*INPUT*:

[START]

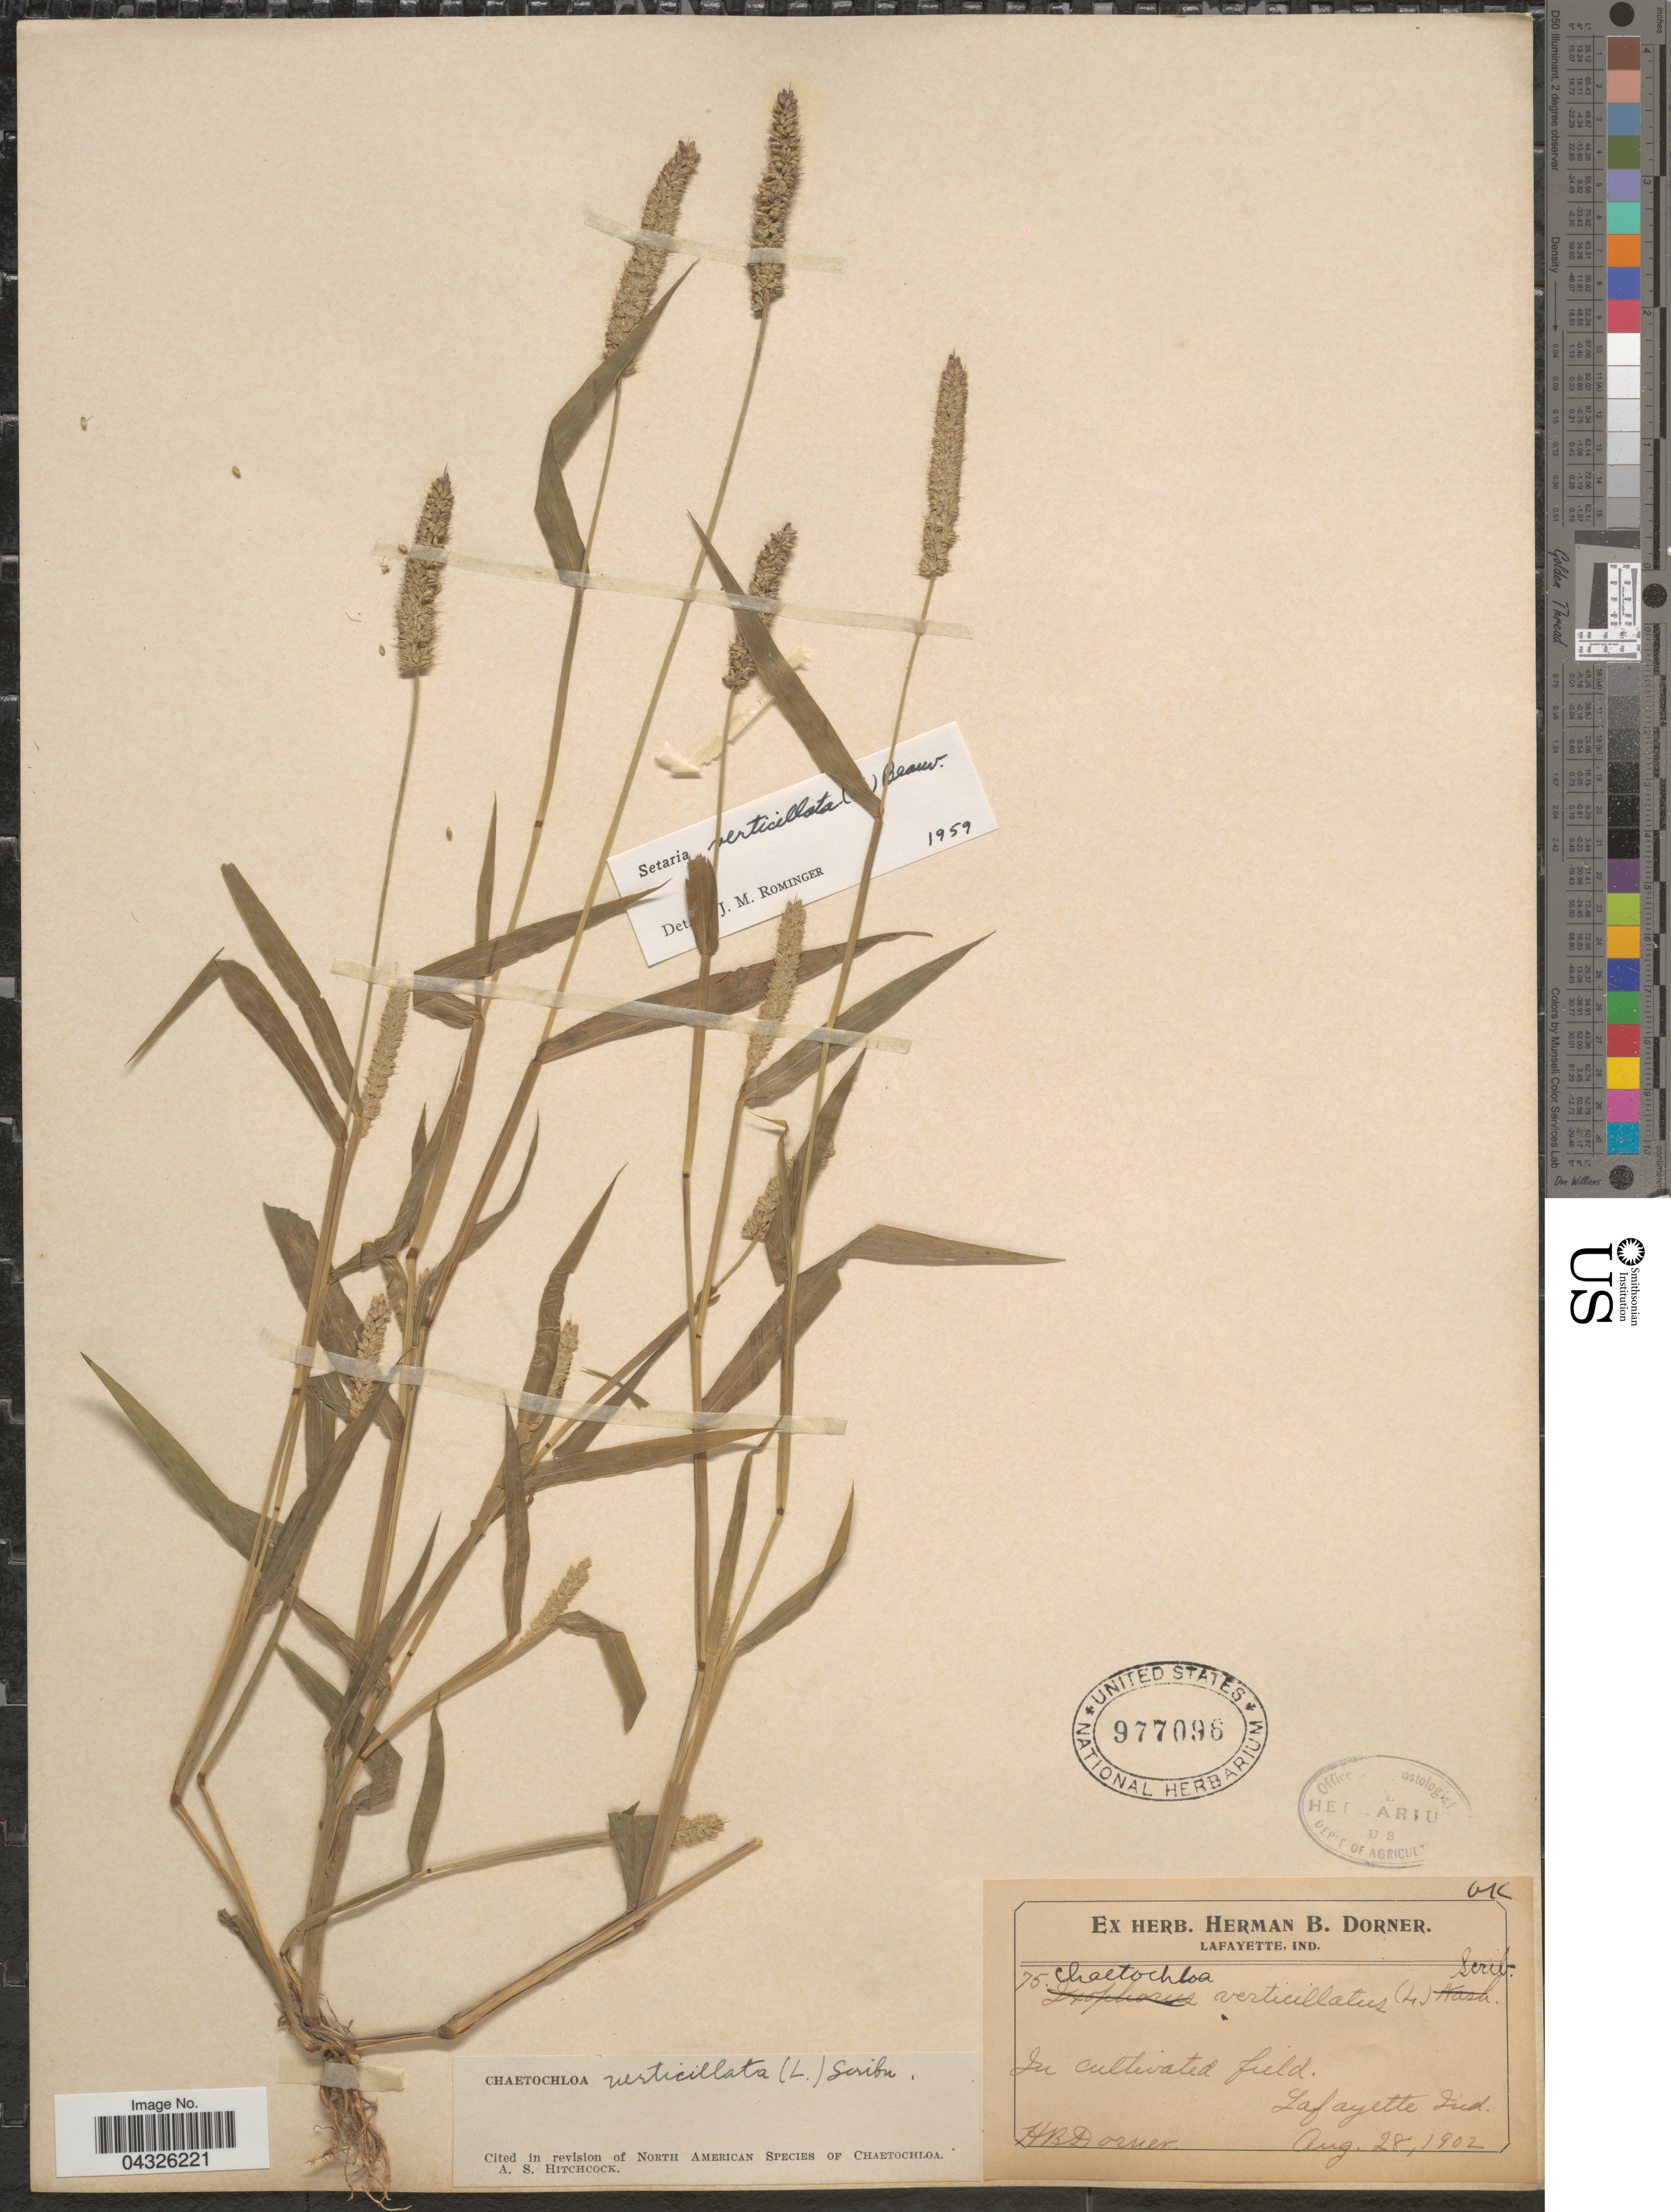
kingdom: Plantae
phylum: Tracheophyta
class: Liliopsida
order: Poales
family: Poaceae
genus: Setaria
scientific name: Setaria verticillata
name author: (L.) P. Beauv.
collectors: H. Dorner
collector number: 75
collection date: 1902-08-28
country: United States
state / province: Indiana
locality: Lafayette.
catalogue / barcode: US 977096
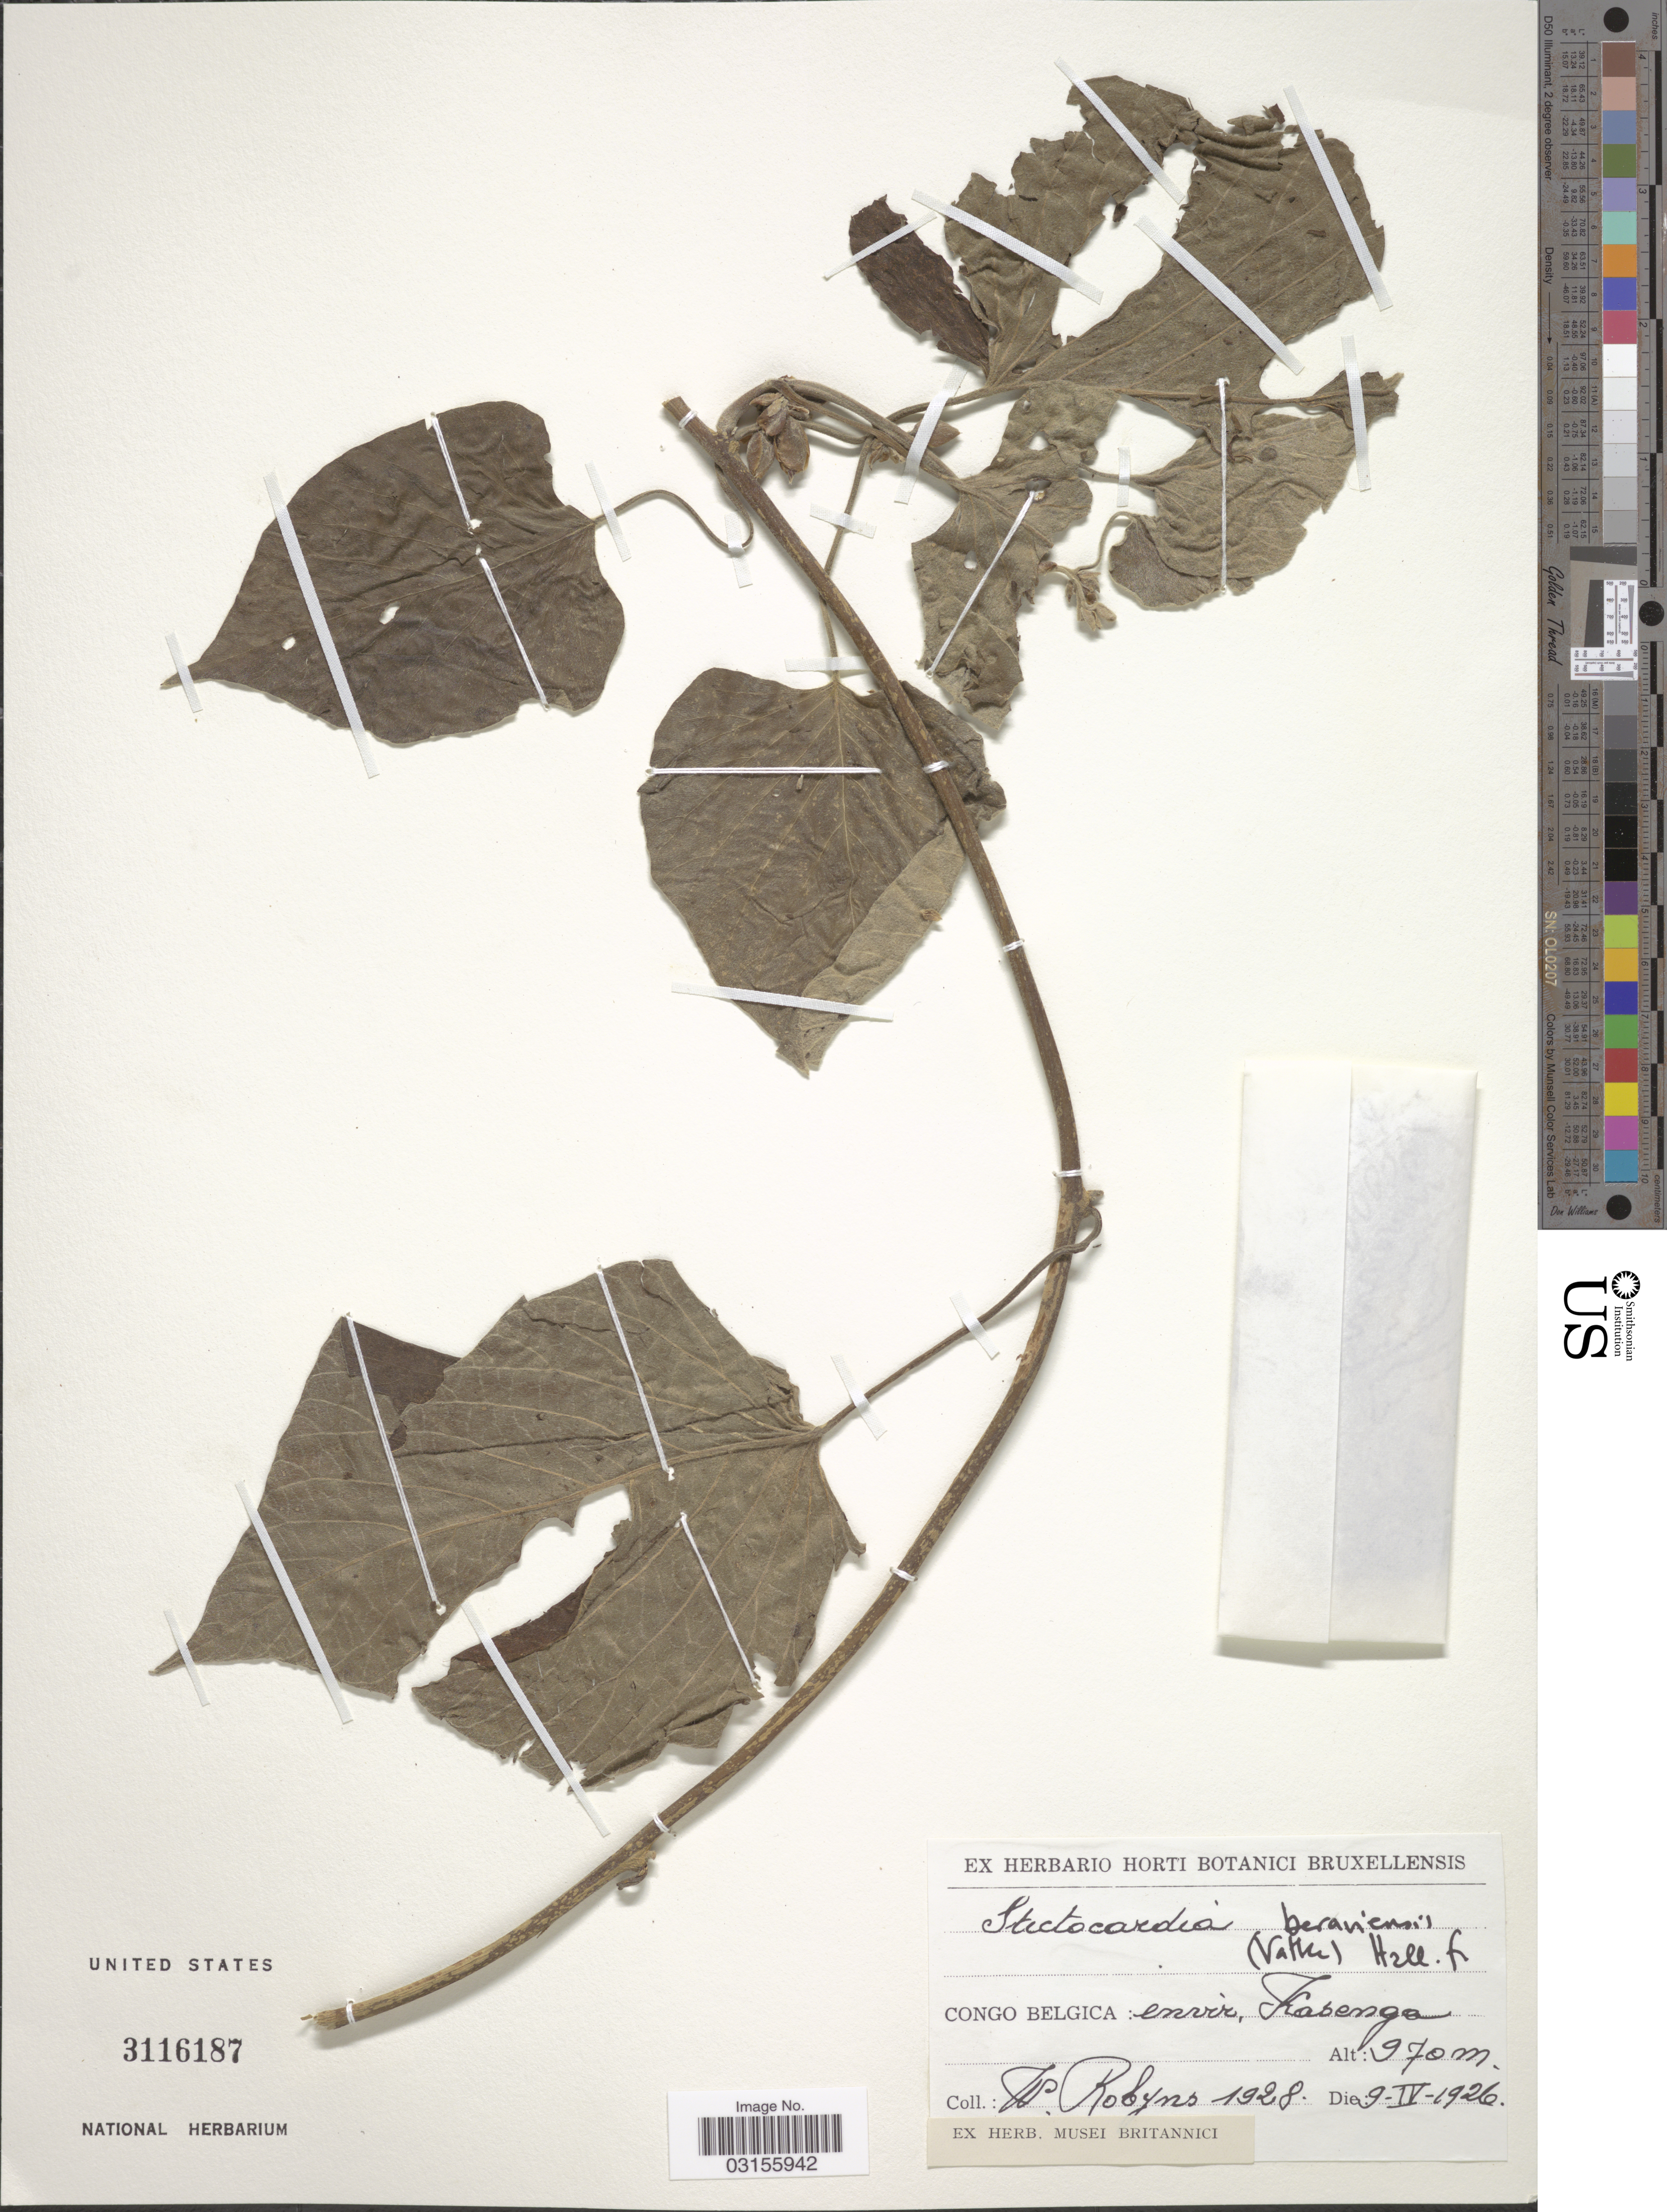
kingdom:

[END]

*WHAT YOU NEED TO DO*: Copy out every line of each row above without changes, leaving out the pictures.

*WORKED SOLUTION*:
kingdom: Plantae
phylum: Tracheophyta
class: Liliopsida
order: Poales
family: Poaceae
genus: Setaria
scientific name: Setaria verticillata
name author: (L.) P. Beauv.
collectors: H. Dorner
collector number: 75
collection date: 1902-08-28
country: United States
state / province: Indiana
locality: Lafayette.
catalogue / barcode: US 977096
kingdom:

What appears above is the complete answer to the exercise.